NoSQL (Non-Relational): Highly scalable horizontally, great for high-volume writes and flexible schemas. Harder to perform complex queries and multi-record transactions.

3. Horizontal vs. Vertical Scaling

Vertical (Scale Up): Adding more CPU/RAM to a single server. Simple to manage but has a hard physical limit and creates a Single Point of Failure (SPOF).
Horizontal (Scale Out): Adding more machines to the pool. Offers infinite scale and high availability, but introduces network complexity, data consistency issues, and routing overhead.

4. Synchronous vs. Asynchronous Communication

Synchronous (HTTP/gRPC): Client waits for a response before continuing. Simple, but blocks resources and couples services together.
Asynchronous (Queues/Events): Client sends a message and continues immediately. Highly resilient and decoupled, but introduces eventual consistency and debugging complexity.

The Verdict

System design interviews are not a trivia contest about who knows the most buzzwords.

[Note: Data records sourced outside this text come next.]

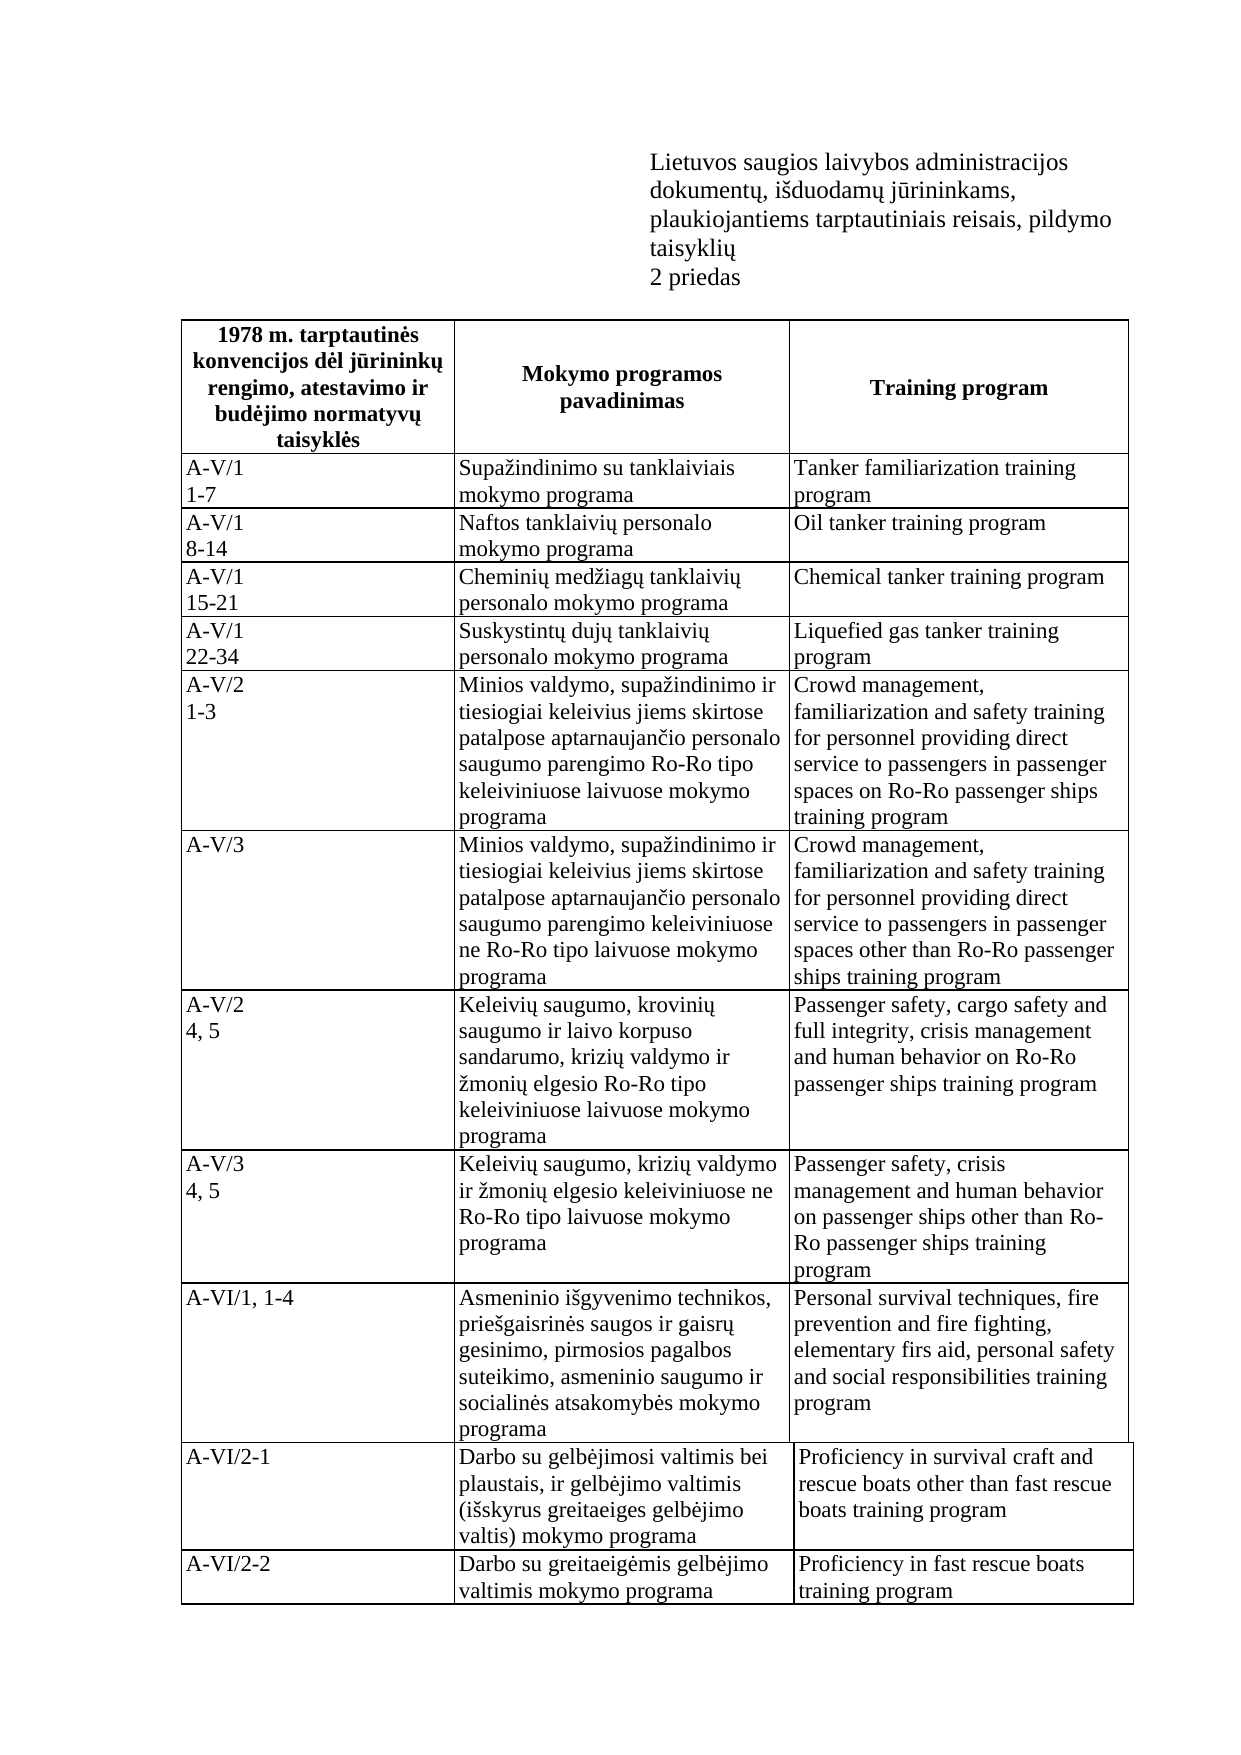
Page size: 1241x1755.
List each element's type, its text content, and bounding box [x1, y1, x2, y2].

text Lietuvos saugios laivybos administracijos dokumentų, išduodamų jūrininkams, plaukiojantiems tarptautiniais reisais, pildymo taisyklių [649, 147, 1122, 262]
table_cell A-VI/2-2 [182, 1551, 454, 1603]
table_cell [1129, 643, 1133, 670]
table_cell Passenger safety, cargo safety and full integrity, crisis management and human behavior on Ro-Ro passenger ships training program [790, 991, 1128, 1149]
table_cell A-V/1 8-14 [182, 509, 186, 561]
table_cell [1129, 698, 1133, 829]
table_cell Chemical tanker training program [790, 563, 1128, 616]
table_cell A-V/1 1-7 [182, 454, 186, 507]
table_cell A-V/1 8-14 [450, 509, 454, 561]
table_cell [1129, 1017, 1133, 1149]
table_header Mokymo programos pavadinimas [455, 321, 789, 453]
table_cell A-VI/1, 1-4 [182, 1284, 454, 1442]
table_cell [1129, 535, 1133, 561]
table_cell [1129, 1310, 1133, 1442]
table_cell [1129, 589, 1133, 616]
table_cell A-V/1 1-7 [450, 454, 454, 507]
table_cell Keleivių saugumo, krizių valdymo ir žmonių elgesio keleiviniuose ne Ro-Ro tipo laivuose mokymo programa [455, 1151, 789, 1282]
table_header [1129, 350, 1133, 453]
table_cell [1129, 481, 1133, 507]
text 2 priedas [649, 262, 1122, 291]
table_cell A-V/2 4, 5 [182, 991, 454, 1149]
table_cell A-V/2 1-3 [182, 671, 454, 829]
table_cell [1129, 857, 1133, 989]
table_cell Oil tanker training program [790, 509, 1128, 561]
table_cell Proficiency in survival craft and rescue boats other than fast rescue boats training program [795, 1443, 1133, 1549]
table_cell Personal survival techniques, fire prevention and fire fighting, elementary firs aid, personal safety and social responsibilities training program [790, 1284, 1128, 1442]
table_cell [1129, 1177, 1133, 1282]
table_cell A-V/3 4, 5 [182, 1151, 454, 1282]
table_cell A-V/3 [182, 831, 454, 989]
table_cell A-VI/2-1 [182, 1443, 454, 1549]
table_header Training program [790, 321, 1128, 453]
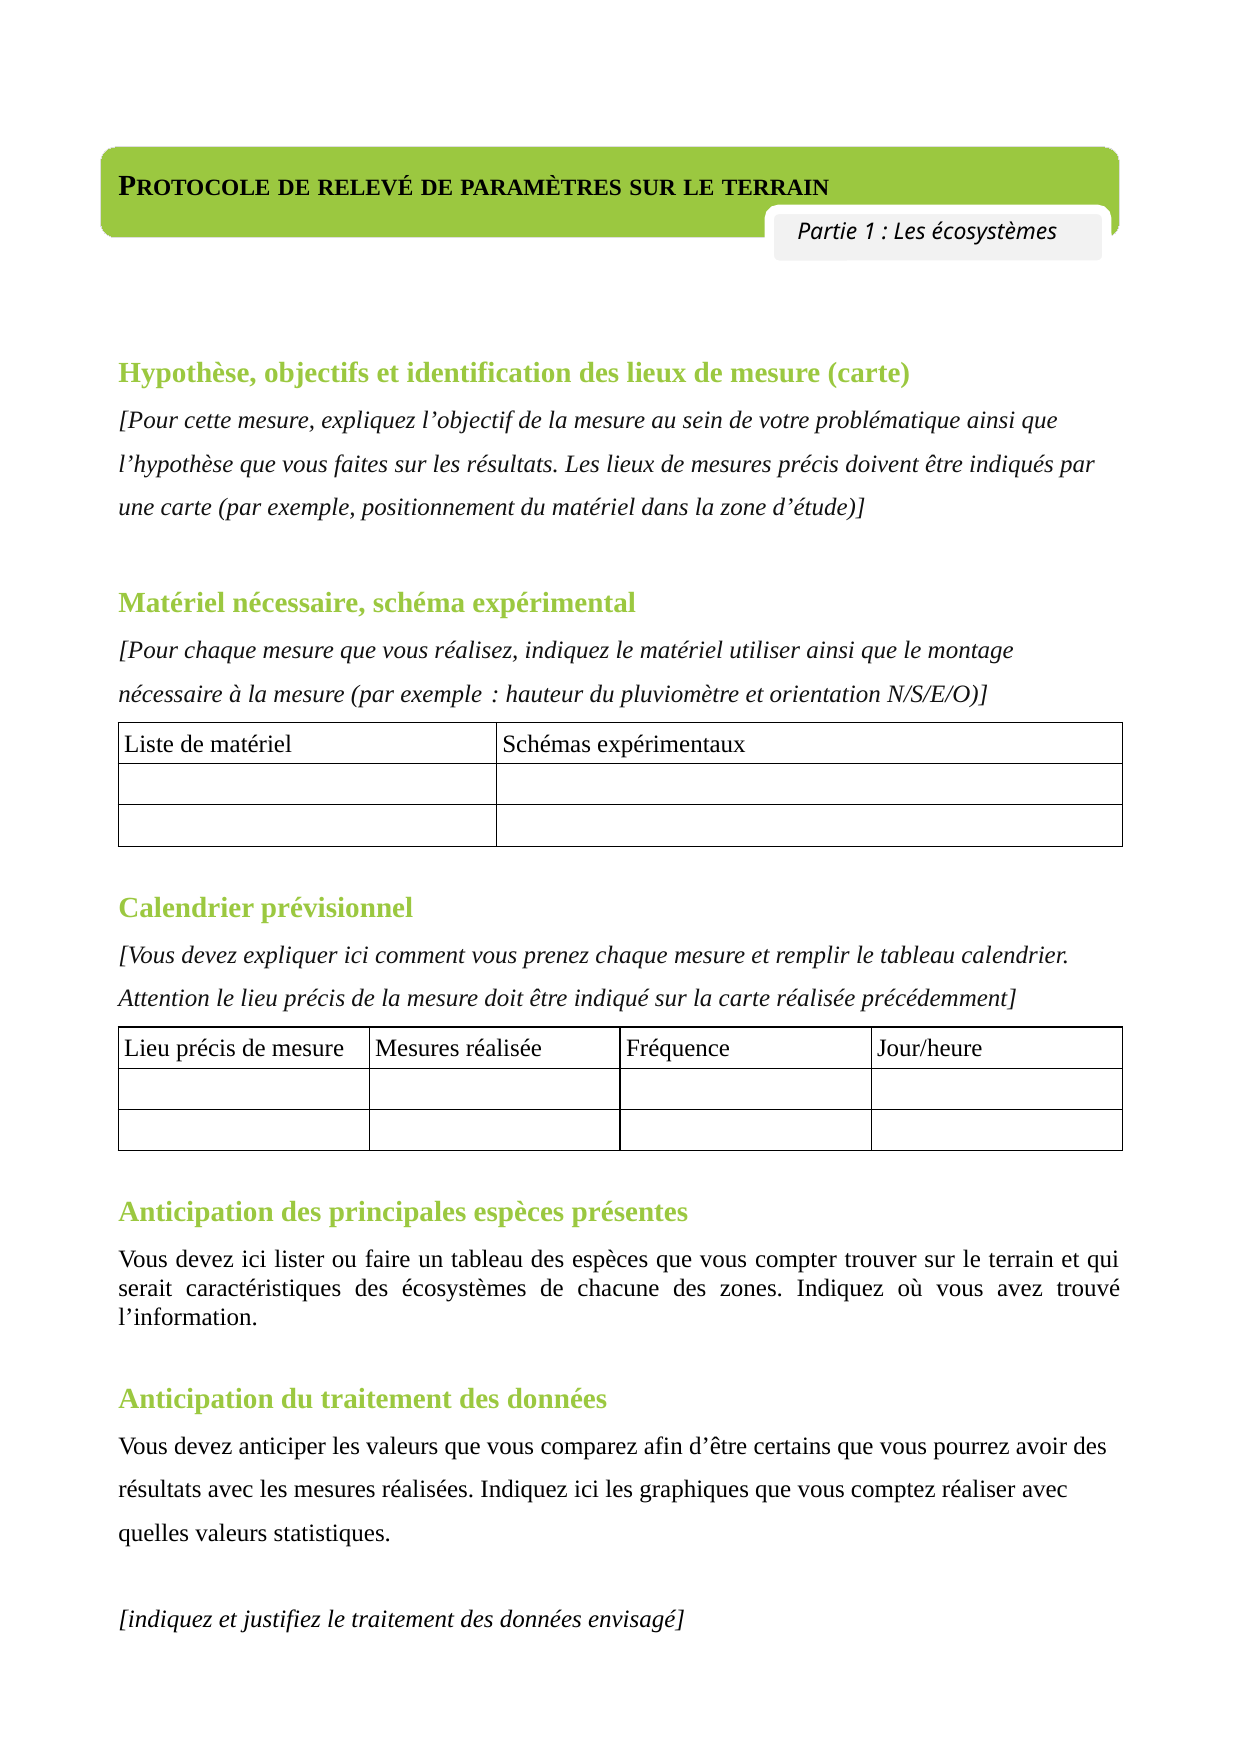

They are an interactive session where you show how you think, how you collaborate, and how you evaluate tradeoffs.

The next time you face a system design problem:

Stop and listen to the requirements (be a doctor).
Set the destination before you drive (use the GPS framework).
Draw the blueprint before building (map the city districts).
Examine the tradeoffs under the X-Ray machine (there are no perfect systems).

By walking through these steps systematically, you turn a terrifying panic room into a structured, manageable exercise in architectural engineering.

References & Further Reading

This guide synthesizes core methodologies and patterns from the defining literature on system design interviews:

System Design Interview – An Insider's Guide (Volume 1 & 2) by Alex Xu and Sahn Lam.
Acing the System Design Interview by Zhiyong Tan.
Algomasterio System Design Interview Handbook by Ashish Pratap Singh.
Designing Data-Intensive Applications by Martin Kleppmann.
The C4 Model for Visualising Software Architecture by Simon Brown.